#### Provided records
======

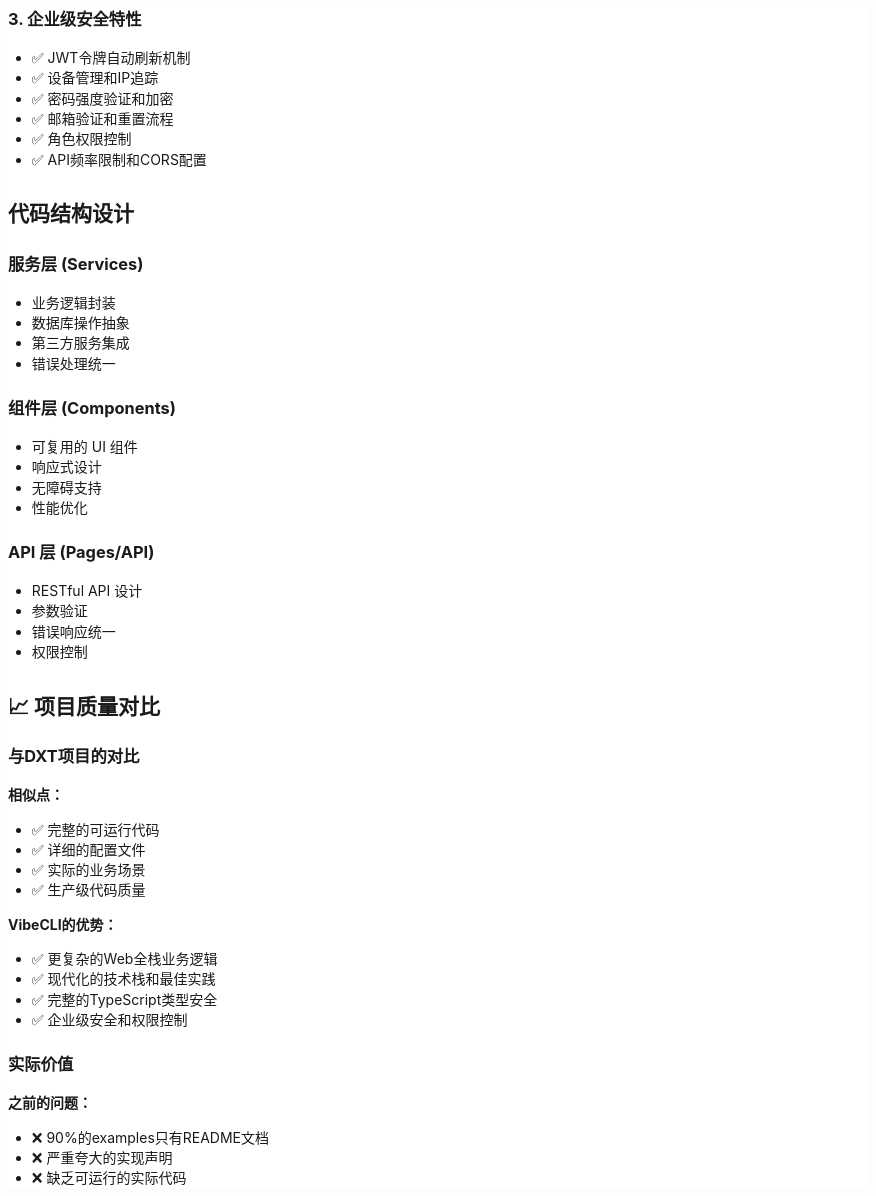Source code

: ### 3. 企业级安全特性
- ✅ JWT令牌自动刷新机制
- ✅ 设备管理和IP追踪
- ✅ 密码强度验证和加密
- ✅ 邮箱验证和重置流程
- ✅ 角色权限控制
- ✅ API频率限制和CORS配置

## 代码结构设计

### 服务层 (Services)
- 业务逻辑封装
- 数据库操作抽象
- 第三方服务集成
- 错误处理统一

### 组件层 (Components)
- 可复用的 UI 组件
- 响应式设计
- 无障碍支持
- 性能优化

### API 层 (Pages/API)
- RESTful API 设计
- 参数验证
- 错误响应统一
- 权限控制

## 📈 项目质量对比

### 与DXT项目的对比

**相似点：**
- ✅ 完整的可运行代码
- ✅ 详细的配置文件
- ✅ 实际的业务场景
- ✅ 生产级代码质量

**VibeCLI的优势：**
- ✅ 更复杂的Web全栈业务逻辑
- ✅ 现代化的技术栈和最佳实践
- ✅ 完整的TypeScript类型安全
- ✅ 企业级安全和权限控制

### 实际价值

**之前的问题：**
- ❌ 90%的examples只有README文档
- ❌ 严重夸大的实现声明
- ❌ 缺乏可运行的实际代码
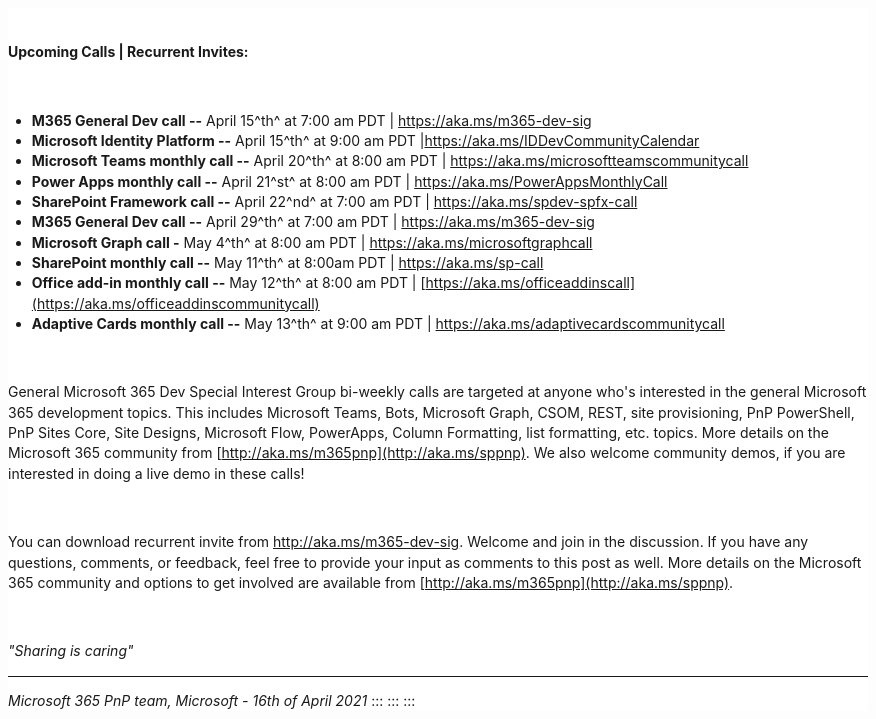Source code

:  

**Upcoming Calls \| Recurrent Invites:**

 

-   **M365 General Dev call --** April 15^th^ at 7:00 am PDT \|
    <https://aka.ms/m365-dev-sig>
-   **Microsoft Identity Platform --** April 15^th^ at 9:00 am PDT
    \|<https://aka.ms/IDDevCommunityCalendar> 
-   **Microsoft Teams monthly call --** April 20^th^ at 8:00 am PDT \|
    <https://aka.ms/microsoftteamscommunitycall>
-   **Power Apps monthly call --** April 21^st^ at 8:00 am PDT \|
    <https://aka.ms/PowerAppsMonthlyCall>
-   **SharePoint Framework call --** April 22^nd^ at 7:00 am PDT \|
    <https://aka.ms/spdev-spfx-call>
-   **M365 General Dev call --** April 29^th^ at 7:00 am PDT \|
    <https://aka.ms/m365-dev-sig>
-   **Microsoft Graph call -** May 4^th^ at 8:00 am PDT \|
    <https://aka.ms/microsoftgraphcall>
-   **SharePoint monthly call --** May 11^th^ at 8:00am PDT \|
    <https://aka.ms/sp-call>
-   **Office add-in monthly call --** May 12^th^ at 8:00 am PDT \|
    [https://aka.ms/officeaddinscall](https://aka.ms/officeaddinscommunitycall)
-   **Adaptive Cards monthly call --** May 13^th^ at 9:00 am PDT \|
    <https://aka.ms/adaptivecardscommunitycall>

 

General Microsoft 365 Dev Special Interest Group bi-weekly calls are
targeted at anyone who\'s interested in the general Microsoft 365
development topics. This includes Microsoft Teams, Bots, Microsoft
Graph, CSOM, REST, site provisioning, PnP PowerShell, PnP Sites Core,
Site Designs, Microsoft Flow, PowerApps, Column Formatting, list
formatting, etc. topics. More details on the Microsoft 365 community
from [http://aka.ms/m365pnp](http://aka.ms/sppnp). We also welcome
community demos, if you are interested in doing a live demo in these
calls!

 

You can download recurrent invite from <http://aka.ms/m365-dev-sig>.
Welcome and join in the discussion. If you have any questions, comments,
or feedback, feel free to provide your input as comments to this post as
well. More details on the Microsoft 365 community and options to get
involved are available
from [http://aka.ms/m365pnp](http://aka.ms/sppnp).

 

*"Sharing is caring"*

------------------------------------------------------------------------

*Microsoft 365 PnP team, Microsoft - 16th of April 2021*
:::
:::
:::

======

#### Directions for this task
How many lines above contain the string "SharePoint"? Reply with only the number.

#### Expected answer
2